In a recent report, Moody’s has underscored the increasing physical climate risk and its implications for the insurance and reinsurance industries.
The report highlights that the rising frequency and severity of destructive weather events are driving up underwriting risk, adding a layer of complexity to risk management strategies.
One of the key findings of the report is that reinsurers are shifting more risk back to insurers to manage earnings volatility.
Reinsurers have taken steps to reduce their exposure to more frequent but individually less costly weather events, such as convective storms, flooding, and wildfires.
This shift has led primary insurers to retain more risk while adjusting pricing, modifying terms and conditions, or shedding business in regions where risk-adjusted returns cannot be met.
The data also reveals that primary insurers have retained a higher proportion of risk relative to their gross exposure since 2019. In contrast, many reinsurers have reduced their exposure to higher frequency risks, with some maintaining existing exposure.
This difference in risk retention has been particularly pronounced in lower return periods, partly due to limited retrocession capacity, which has constrained reinsurers’ ability to reduce their retained exposure significantly.
To address these challenges, (re)insurers are increasingly turning to sophisticated data, modeling, and risk mitigation strategies. Some companies are incorporating the potential impacts of climate change into their strategic planning and stress testing.
Enhanced modeling based on higher quality data and catastrophe models that factor in climate change scenarios are expected to play a pivotal role in managing climate risk.
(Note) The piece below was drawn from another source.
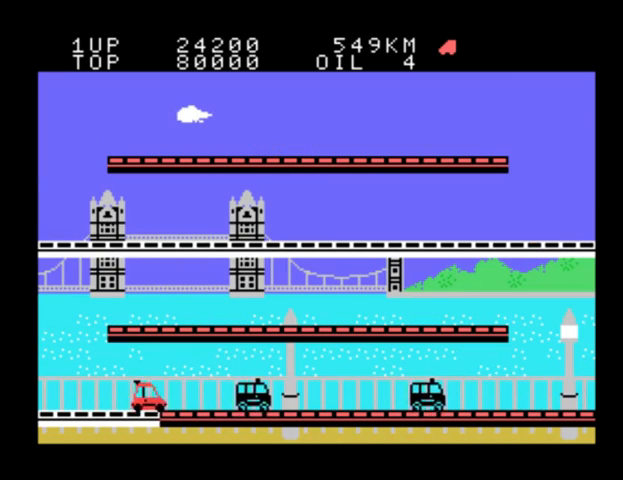
Gameplay with a controller (Nintendo layout); each line is a JSON object with the inputs held at the frame after it. "events" lists button and stick changes between this image and that frame as [ms after this image, input, new state], when the widget could be followed in between. Not read: L3 R3.
{"buttons": [], "events": [[200, "A", "down"], [333, "A", "up"]]}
The report also suggests that shifting market dynamics may prompt increased governmental risk-sharing initiatives. A new equilibrium between risk and reward will likely necessitate collaboration between reinsurers, primary insurers, governments, corporations, and individuals to assess climate risk more effectively and develop robust adaptation and mitigation strategies.
This collaborative effort may involve a mix of public-private partnerships and government-sponsored insurance facilities to ensure that sufficient risk transfer capacity is available in high-risk areas.